Next, use computer software (see below) to verify that
.. math:: y = 11.25 + 6.25x_C + 0.75x_T -7.25x_S + 0.25 x_C x_T -6.75 x_C x_S -0.25 x_T x_S - 0.25 x_C x_T x_S
The :math:`\mathbf{X}` matrix and :math:`\mathbf{y}` vector used to calculate the least squares model:
.. math:: \begin{bmatrix} 5\\30\\6\\33\\4\\3\\5\\4 \end{bmatrix} &= \begin{bmatrix} +1 & -1 & -1 & -1 & +1 & +1 & +1 & -1\\ +1 & +1 & -1 & -1 & -1 & -1 & +1 & +1\\ +1 & -1 & +1 & -1 & -1 & +1 & -1 & +1\\ +1 & +1 & +1 & -1 & +1 & -1 & -1 & -1\\ +1 & -1 & -1 & +1 & +1 & -1 & -1 & +1\\ +1 & +1 & -1 & +1 & -1 & +1 & -1 & -1\\ +1 & -1 & +1 & +1 & -1 & -1 & +1 & -1\\ +1 & +1 & +1 & +1 & +1 & +1 & +1 & +1\\ \end{bmatrix} \begin{bmatrix} b_0 \\ b_C \\ b_T \\ b_{S} \\ b_{CT} \\ b_{CS} \\ b_{TS} \\ b_{CTS} \end{bmatrix} \\ \mathbf{y} &= \mathbf{X} \mathbf{b} </rst>
The above 3 factor example, but using computer software
Try this code in a web-browser
# Create the design matrix in a quick way in R
x <- c(-1, +1)

TASK ITEM A: In one to three sentences, explain what the factorial design passage says the X matrix and y vector are used for.
TASK ITEM B: Continue the factorial design passage from its last line.

Human pose keypoint data:
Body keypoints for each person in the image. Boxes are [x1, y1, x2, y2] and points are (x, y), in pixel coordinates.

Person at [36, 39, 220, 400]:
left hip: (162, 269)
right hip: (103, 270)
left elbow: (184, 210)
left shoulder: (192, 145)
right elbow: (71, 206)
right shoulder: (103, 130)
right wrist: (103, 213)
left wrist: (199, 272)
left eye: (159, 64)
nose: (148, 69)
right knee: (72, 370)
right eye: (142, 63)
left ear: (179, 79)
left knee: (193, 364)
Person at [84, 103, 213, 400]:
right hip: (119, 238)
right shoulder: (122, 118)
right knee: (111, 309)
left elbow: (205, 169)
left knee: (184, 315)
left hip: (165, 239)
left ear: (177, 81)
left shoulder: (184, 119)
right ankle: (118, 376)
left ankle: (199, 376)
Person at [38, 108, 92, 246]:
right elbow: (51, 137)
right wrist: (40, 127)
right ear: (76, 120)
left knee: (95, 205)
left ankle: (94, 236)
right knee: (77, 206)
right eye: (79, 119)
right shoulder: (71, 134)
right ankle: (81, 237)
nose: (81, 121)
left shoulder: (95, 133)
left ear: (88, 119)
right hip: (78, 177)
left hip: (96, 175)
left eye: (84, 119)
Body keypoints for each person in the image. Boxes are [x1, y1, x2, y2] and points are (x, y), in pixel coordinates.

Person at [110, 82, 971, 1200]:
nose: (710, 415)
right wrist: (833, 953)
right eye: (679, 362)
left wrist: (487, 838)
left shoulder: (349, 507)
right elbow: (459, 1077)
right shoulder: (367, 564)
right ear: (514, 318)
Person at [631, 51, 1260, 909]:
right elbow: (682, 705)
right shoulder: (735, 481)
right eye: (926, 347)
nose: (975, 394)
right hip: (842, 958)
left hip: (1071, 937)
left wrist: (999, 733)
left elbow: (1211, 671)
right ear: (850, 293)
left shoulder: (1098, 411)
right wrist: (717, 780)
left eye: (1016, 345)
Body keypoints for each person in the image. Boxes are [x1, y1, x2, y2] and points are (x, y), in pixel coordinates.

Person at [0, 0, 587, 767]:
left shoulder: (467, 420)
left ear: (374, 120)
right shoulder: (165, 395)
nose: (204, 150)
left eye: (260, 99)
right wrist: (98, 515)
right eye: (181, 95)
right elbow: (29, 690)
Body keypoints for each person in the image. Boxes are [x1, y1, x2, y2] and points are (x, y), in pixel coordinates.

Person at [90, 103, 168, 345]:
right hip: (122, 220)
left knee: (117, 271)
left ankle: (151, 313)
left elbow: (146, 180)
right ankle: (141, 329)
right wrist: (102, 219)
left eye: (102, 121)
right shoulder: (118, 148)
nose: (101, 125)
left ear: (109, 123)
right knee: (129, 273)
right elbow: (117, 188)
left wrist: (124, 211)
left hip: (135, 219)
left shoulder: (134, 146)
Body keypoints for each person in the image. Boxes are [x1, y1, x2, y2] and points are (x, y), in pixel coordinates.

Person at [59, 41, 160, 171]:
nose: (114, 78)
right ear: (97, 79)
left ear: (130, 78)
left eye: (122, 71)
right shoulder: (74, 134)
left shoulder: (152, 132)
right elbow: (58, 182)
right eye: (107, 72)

EXERCISE RESULT A: They are used to calculate the least squares model, in which y = Xb. The vector b holds the coefficients b_0, b_C, b_T, b_S, b_CT, b_CS, b_TS and b_CTS.

EXERCISE RESULT B:
design <- expand.grid(C=x, T=x, S=x)
design
C <- design$C
T <- design$T
S <- design$S
y <- c(5, 30, 6, 33, 4, 3, 5, 4)
# Full factorial model (you could make errors typing this in)
mod.full <- lm(y ~ C + T + S + C*T + C*S + S*T + C*T*S)
# This powerful notation will expand all terms up to the 3rd order interactions
mod.full <- lm( y ~ C*T*S )
summary(mod.full)
Compare the result from the last line with the manual calculations above.